The heat-developable image recording material described in 1. 4. The heat-developable image recording material according to claim 1, wherein the silver halide grains have a direct transition absorption derived from a high silver iodide crystal structure. 5. The maximum temperature for heat development of the heat-developable image recording material according to claim 1 is 100 to 120 ° C.
And a heat development method. 6. The maximum temperature for heat development of the heat-developable image recording material according to claim 1 is 105 to 115 ° C.
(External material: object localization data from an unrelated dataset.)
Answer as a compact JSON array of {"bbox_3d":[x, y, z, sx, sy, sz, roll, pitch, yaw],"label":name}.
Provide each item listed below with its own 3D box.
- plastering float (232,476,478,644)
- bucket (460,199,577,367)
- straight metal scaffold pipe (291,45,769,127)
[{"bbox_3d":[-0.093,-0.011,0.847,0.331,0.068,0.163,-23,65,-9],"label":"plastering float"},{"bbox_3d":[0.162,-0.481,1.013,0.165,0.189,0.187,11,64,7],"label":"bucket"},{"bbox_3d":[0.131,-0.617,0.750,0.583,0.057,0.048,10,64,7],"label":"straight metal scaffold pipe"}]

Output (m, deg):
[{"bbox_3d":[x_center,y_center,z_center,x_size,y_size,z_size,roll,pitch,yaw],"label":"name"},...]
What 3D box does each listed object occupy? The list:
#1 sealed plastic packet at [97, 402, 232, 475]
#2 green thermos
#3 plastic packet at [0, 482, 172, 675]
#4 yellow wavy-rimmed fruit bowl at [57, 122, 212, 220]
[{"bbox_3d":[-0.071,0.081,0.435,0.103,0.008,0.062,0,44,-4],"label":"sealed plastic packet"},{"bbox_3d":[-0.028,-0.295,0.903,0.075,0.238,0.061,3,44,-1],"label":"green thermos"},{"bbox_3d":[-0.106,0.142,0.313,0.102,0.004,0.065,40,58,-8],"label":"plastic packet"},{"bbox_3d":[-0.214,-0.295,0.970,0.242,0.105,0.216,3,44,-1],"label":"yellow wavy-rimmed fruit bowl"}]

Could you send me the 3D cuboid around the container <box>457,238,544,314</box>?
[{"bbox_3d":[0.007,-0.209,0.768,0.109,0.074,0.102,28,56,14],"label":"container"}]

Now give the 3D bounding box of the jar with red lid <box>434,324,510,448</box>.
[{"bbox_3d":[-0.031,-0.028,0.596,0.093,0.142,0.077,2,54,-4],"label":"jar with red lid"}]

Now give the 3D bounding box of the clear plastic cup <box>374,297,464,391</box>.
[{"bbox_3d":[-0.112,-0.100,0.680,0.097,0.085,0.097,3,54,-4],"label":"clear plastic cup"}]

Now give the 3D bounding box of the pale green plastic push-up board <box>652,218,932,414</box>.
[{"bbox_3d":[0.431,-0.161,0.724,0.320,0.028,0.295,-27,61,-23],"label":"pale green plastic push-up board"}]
And a heat development method. 7. The heat development is carried out by transporting the heat-developable image recording material according to any one of claims 1 to 4 while contacting the heat-development section comprising two to six plate-shaped heat development heaters. 7. The heat development method according to claim 5, wherein 8. The average grain size of the silver halide is
The heat-developable image recording material according to any one of claims 1 to 4, which has a thickness of 5 to 80 nm. 9. The average grain size of the silver halide is
The heat-developable image recording material according to any one of claims 1 to 4, which has a thickness of 5 to 70 nm. 10. The maximum temperature for heat development of the heat-developable image recording material according to claim 8 is 100 to 1.
A heat development method, wherein the temperature is 20 ° C. 11. The maximum temperature for heat development of the heat-developable image recording material according to claim 8 is 105 to 1
A heat development method, characterized in that the temperature is 15 ° C. 12. The heat development is carried out by transporting the heat-developable image recording material according to claim 8 while contacting the heat-development section comprising two to six plate-shaped heat development heaters. 12. The method according to claim 10 or 11, wherein
The heat development method described in.